• **The request**
Can you give the lines from the start of the records through the line containing "state / province: Delta Amacuro", both ends included, as a JSON list of strings with one string per line and blank lines left out?

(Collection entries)

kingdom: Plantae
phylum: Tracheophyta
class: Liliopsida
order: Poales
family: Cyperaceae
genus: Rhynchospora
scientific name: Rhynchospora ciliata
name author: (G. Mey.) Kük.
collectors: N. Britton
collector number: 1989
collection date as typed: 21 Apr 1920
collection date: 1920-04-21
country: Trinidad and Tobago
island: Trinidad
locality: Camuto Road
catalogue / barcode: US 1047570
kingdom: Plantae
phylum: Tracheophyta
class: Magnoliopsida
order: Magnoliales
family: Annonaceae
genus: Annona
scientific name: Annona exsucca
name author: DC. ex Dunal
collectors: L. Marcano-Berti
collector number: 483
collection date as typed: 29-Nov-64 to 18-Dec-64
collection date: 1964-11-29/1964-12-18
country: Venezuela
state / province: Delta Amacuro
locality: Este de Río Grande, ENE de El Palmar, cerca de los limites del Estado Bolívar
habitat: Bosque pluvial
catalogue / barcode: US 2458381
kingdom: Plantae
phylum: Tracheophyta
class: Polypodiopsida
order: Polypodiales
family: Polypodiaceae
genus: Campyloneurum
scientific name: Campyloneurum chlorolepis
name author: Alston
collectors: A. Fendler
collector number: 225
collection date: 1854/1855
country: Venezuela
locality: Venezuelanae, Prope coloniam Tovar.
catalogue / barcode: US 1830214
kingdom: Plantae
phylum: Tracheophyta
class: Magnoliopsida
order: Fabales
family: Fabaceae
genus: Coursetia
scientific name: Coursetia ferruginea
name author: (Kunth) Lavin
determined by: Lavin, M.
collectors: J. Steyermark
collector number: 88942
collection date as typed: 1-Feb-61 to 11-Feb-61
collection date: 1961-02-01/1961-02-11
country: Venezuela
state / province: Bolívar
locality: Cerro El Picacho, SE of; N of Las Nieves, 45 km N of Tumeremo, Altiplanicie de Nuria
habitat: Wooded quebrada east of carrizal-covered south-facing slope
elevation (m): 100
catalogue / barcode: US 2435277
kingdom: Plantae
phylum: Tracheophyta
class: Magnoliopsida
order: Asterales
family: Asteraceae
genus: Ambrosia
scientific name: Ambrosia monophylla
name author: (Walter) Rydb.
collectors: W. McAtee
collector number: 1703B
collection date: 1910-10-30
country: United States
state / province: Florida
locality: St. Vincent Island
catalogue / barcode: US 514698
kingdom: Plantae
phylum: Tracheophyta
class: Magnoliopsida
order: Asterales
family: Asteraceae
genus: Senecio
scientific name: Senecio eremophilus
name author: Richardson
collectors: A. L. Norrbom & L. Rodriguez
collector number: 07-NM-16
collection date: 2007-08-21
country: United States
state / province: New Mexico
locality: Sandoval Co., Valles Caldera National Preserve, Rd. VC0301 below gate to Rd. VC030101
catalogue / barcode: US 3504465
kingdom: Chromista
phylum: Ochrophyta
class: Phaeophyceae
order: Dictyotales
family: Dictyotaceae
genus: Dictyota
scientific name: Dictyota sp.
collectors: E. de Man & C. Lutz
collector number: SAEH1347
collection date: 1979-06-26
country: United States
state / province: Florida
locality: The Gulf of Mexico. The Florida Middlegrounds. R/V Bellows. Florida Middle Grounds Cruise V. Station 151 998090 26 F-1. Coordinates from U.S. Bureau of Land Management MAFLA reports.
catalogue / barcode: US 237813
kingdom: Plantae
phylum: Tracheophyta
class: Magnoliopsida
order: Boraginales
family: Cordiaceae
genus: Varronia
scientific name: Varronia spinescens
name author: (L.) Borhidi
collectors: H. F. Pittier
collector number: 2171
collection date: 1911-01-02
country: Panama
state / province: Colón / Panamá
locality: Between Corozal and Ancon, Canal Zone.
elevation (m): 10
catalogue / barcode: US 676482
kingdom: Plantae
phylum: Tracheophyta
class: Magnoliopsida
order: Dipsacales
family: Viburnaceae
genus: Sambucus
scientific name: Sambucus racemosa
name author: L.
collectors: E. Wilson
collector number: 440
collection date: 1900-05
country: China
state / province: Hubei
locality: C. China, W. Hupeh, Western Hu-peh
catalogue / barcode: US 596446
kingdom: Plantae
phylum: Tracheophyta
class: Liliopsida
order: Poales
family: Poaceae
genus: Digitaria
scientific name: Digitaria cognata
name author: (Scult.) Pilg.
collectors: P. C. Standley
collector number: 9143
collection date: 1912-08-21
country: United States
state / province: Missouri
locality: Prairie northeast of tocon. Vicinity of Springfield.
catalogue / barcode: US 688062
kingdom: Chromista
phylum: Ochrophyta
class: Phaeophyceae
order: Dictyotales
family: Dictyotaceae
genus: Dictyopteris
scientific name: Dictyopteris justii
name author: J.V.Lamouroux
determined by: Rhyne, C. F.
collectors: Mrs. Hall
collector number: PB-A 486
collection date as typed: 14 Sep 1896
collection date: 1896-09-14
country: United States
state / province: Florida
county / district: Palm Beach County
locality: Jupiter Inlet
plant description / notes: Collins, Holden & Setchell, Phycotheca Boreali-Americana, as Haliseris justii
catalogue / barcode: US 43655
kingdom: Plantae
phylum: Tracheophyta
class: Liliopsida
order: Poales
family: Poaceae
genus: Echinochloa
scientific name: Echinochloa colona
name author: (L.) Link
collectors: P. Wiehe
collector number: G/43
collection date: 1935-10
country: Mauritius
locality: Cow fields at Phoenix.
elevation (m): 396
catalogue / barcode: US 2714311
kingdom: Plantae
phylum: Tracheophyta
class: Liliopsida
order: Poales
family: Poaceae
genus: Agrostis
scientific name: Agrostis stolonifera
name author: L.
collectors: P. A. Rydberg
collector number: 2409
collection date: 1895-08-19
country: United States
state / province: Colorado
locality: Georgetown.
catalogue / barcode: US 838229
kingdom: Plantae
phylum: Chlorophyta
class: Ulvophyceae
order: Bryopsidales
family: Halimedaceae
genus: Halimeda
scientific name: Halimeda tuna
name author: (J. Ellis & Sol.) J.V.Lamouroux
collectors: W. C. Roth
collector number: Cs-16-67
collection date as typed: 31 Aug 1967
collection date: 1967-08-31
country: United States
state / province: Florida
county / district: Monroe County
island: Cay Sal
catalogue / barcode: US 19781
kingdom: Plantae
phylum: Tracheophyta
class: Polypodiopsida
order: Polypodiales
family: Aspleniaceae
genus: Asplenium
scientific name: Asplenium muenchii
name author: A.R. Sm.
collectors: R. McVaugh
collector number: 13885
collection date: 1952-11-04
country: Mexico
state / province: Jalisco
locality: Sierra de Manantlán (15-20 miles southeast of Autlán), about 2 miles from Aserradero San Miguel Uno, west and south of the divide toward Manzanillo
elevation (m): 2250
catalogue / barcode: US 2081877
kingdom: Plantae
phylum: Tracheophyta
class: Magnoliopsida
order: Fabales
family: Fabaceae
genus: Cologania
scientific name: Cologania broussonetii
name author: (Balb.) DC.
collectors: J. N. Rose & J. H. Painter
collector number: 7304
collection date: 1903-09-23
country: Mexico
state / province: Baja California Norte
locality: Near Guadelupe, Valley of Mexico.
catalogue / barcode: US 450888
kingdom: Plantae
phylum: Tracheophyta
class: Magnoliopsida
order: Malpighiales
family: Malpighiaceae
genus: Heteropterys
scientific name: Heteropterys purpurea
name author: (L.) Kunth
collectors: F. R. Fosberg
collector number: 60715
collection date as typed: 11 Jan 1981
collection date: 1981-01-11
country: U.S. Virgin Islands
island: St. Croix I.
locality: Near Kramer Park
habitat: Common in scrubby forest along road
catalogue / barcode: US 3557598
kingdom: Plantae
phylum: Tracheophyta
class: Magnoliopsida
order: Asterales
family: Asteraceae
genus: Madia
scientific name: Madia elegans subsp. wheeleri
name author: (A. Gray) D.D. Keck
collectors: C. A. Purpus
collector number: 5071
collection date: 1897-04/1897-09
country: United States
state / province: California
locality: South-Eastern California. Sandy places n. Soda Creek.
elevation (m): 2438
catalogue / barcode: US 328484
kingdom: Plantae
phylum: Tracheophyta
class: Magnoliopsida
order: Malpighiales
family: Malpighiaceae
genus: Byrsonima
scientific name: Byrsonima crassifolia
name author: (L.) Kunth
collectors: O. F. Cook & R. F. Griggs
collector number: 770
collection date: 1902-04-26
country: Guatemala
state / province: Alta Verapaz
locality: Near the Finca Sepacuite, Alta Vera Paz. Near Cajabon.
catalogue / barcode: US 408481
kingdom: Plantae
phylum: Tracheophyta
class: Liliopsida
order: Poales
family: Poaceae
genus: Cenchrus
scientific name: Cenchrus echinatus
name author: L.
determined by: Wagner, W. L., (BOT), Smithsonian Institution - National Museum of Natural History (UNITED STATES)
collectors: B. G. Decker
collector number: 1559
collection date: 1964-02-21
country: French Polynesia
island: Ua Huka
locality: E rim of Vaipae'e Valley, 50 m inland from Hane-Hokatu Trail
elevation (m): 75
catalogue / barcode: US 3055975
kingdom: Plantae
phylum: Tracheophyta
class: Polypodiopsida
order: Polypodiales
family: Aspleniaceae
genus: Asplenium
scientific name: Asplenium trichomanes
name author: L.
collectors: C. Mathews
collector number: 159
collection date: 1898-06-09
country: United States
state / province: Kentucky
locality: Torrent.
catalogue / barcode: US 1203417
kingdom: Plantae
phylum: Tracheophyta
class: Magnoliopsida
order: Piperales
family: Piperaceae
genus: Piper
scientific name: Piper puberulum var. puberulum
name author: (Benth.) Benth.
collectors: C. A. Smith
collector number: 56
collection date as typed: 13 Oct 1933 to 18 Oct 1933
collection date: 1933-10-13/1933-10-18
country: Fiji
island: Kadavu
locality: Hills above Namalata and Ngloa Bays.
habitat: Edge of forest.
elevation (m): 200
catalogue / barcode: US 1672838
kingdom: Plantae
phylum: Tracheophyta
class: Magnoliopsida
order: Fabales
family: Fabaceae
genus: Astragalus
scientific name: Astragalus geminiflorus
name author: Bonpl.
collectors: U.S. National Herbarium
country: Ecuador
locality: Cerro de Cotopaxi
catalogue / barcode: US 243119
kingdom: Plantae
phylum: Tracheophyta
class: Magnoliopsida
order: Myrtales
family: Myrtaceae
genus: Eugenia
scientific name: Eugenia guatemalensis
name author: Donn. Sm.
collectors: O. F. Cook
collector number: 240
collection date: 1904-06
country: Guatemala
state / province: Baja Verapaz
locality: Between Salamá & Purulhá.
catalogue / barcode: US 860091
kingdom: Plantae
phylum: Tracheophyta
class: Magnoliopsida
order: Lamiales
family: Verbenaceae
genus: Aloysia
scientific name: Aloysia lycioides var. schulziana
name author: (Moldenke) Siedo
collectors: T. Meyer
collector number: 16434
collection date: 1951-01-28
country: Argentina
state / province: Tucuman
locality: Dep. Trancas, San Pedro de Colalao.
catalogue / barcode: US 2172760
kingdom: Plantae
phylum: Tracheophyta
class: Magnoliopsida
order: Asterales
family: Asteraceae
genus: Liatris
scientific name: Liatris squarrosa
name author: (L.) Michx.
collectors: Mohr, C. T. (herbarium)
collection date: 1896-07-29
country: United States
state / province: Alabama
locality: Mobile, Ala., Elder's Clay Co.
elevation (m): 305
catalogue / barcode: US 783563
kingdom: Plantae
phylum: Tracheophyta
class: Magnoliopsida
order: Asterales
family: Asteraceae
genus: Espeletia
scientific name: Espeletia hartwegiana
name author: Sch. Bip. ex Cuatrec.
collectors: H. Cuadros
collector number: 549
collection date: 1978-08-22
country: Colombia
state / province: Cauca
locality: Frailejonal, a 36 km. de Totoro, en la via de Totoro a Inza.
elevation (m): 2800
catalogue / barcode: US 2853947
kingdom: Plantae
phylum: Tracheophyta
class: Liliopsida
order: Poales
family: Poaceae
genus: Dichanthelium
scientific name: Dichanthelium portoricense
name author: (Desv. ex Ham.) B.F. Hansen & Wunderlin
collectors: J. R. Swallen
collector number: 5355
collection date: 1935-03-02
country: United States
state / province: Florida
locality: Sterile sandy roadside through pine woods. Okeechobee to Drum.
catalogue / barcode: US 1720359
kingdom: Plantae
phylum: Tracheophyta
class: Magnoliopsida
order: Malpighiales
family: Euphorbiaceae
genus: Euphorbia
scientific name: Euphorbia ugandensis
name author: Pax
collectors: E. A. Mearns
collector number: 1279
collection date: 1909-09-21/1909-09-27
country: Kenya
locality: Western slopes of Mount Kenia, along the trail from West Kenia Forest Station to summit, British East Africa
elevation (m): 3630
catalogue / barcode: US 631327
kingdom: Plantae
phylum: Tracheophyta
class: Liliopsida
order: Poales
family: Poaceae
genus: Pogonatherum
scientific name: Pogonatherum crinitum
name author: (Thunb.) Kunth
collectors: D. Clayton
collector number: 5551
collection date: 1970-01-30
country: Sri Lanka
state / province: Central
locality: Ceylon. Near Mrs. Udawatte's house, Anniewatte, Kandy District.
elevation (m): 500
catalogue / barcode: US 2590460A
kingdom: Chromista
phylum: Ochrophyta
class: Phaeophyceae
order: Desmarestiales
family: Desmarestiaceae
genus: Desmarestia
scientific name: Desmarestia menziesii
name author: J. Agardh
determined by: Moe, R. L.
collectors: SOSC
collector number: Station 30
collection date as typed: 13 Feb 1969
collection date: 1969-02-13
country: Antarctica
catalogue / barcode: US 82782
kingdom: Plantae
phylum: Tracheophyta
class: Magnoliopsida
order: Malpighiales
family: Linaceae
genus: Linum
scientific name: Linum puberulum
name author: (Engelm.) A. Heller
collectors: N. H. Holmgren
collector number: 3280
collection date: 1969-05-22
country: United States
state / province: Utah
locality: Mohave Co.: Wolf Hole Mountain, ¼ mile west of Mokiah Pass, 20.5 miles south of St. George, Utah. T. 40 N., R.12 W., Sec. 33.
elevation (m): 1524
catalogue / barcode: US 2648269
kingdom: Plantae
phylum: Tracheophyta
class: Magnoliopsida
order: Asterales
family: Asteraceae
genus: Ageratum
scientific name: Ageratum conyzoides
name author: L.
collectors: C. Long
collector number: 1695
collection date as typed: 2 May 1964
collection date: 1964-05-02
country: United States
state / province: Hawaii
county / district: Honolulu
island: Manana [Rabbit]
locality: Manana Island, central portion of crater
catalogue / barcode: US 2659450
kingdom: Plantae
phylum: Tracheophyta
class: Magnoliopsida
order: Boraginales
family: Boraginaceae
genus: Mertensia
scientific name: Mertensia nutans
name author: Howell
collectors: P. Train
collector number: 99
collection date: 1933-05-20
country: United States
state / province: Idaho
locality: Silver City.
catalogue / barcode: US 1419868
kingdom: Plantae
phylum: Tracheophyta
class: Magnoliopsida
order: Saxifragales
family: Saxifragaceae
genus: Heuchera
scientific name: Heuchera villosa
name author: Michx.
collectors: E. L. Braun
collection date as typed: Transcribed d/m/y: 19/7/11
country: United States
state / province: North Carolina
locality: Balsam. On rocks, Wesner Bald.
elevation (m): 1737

• **Result**
[
  "kingdom: Plantae",
  "phylum: Tracheophyta",
  "class: Liliopsida",
  "order: Poales",
  "family: Cyperaceae",
  "genus: Rhynchospora",
  "scientific name: Rhynchospora ciliata",
  "name author: (G. Mey.) Kük.",
  "collectors: N. Britton",
  "collector number: 1989",
  "collection date as typed: 21 Apr 1920",
  "collection date: 1920-04-21",
  "country: Trinidad and Tobago",
  "island: Trinidad",
  "locality: Camuto Road",
  "catalogue / barcode: US 1047570",
  "kingdom: Plantae",
  "phylum: Tracheophyta",
  "class: Magnoliopsida",
  "order: Magnoliales",
  "family: Annonaceae",
  "genus: Annona",
  "scientific name: Annona exsucca",
  "name author: DC. ex Dunal",
  "collectors: L. Marcano-Berti",
  "collector number: 483",
  "collection date as typed: 29-Nov-64 to 18-Dec-64",
  "collection date: 1964-11-29/1964-12-18",
  "country: Venezuela",
  "state / province: Delta Amacuro"
]